Flexi-Plexistor's software-defined memory roadmap
Storage-class memory emerging in software
Comment Startup Plexistor's SDM software is said to run any application at near-memory speed by using caching and tiering. It has a file system that covers DRAM, NVDIMM-N (byte-addressable flash DIMMs fully mapped to memory space and accessed at cache-line granularity), NVDIMM-F (block-addressable flash DIMM on memory bus), forthcoming XPoint, and SSDs.
The open source software runs on Linux (Red Hat, CentOS and Ubuntu) and converges memory, meaning DRAM or NVDIMM-N, and flash storage according to Plexistor, providing a single, unified memory address space. DRAM and NVDIMM-N provide a tier 1 with SSD/PCI flash providing a tier 2, that is still seen as memory by applications like MongoDB, Cassandra and Couchbase.
The second tier is limited to 12.5 times the capacity of the first tier. In tier 2 Plexistor says, "NVMe devices are preferred, but aggregating several SSDs via Linux LVM or using an AFA LUN are also valid options."
The software eliminates the OS and flash media's block abstraction layer, and cuts latency time by allowing the application to directly access the storage media without creating an additional copy of the data in DRAM*. Write accesses to the flash part of SDM's memory space are immediately made persistent.
Traditional Linux IO stack. Feel the complexity
A Plexistor white paper has this to say about running MongoDB on its software:
"Plexistor's Software Defined Memory (SDM) accelerates performance for MongoDB by liberating it from the overhead of the ordinary Linux operating system's I/O stack and the constraints of decades-old conventional storage architectures, which are overdue to be replaced. Through the evolutionary approach of Plexistor's SDM and NVDIMM-N memory cards, MongoDB performance no longer must be sacrificed to ensure data persistency or durability."
Plexistor SDM "IO" stack
Amit Golander, Plexistor's CTO, told us that XPoint, if/when it arrives, would be a tier 1 media for Plexistor. The second tier can include NVME over Fabrics-connected all-flash arrays. There is also a tier 3 for (relatively) cold data, which is NFS disk or the AWS public cloud. Auto-tiering is a Plexistor SDM data service and SDM is NUMA-optimised. These services are being extended.
Currently SDM is at v1.71 level. The coming v1.8, to be released later this month, will introduce mirroring as a basis for future availability.
A later version this quarter will introduce cluster-wide high-availability (slide 11) based on mirroring between nodes. Asynchronous mirroring will add one microsecond of latency while sync' mirroring will add three. The node interconnect is 100Gbit/s Ethernet and switch interconnects servers running the SDM software and so-called "PM and Flash Bricks," where PM stands for Persistent Memory**.
The PM Brick is a dumb passive brick allowing RDMA access; an NVME over fabric appliance, providing remote memory. Plexistor is working on a protocol and library for that. It would support things like requests to allocate and free memory units. It could be a hybrid of XPoint and 3D NAND and, Golander says, tier data up and down in 2MB chunks.
That will be followed by a single namespace so you could access data/file from wherever. Golander said: "We want to keep compute and data on the same node to keep latency down. Our clustering technique is around data and metadata locality ... You assume data is on the local node and go off node if there is a miss-prediction."

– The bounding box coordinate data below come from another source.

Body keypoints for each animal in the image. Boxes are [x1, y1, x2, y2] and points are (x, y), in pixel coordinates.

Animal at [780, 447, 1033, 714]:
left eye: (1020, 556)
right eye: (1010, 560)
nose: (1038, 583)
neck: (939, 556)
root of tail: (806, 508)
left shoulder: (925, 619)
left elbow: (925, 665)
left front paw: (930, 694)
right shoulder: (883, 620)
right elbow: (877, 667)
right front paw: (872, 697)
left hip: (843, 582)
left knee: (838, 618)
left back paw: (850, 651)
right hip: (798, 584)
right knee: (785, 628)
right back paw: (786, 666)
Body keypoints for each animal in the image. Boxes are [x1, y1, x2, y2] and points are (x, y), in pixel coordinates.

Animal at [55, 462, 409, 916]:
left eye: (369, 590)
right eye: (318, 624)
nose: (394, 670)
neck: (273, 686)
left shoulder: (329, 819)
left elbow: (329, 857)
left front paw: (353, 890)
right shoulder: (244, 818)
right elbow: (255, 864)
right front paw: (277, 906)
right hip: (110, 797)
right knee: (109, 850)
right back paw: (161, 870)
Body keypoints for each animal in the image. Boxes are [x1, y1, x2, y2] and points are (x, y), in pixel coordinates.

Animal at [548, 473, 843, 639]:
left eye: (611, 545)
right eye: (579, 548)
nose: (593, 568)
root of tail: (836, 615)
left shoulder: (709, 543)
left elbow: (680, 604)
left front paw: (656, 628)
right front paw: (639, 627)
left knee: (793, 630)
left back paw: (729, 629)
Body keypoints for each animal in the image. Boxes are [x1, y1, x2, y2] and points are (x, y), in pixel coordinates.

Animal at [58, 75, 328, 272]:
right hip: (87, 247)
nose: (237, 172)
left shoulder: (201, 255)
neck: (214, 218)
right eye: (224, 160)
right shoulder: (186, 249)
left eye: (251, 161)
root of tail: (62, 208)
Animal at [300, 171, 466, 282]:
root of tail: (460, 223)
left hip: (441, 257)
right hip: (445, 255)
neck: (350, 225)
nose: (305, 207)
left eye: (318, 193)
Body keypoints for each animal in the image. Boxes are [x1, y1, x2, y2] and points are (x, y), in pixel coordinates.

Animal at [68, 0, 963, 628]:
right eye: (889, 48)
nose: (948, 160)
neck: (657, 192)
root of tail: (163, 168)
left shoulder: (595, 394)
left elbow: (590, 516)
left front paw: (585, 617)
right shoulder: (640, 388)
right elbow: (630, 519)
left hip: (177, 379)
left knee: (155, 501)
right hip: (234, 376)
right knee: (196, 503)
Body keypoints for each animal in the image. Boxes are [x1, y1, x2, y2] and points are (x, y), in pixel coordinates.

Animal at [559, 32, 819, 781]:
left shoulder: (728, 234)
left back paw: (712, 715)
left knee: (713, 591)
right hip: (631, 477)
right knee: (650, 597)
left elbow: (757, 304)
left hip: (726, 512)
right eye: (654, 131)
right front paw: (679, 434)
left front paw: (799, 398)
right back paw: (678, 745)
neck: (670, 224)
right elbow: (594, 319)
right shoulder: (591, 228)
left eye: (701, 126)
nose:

V2.0 will introduce snapshots and clones and mirroring, and also have ideas around Docker integration. The enhanced single namespace will be in a later version. V1.8 will feature public domain testing. The v2.0 mirroring software will likely have a test restricted to a few customers.
With Plexistor, we're seeing Linux software being developed to provide storage-class memory, the concept that Fusion-io originally popularized but failed to turn into available software product, and which acquirer SanDisk seems to have more-or-less abandoned. That's why we're paying what must seem like a lot of attention to it. ®
* With MongoDB, its storage engine known as WiredTiger that buffers data writes in memory as storage media is traditionally orders of magnitude slower than memory. A second copy of the data is kept in the MongoDB journal for persistency. Were MongoDB to be amended so as not to do this, Plexistor reckons it could be accelerated 19 per cent more than the 450 per cent Plexistor achieves "out of the box."
** See US patent application number 14/658264 dated 12/10/2015 by Amit Golander and others. It describes a method for data placement based on a file-level operation.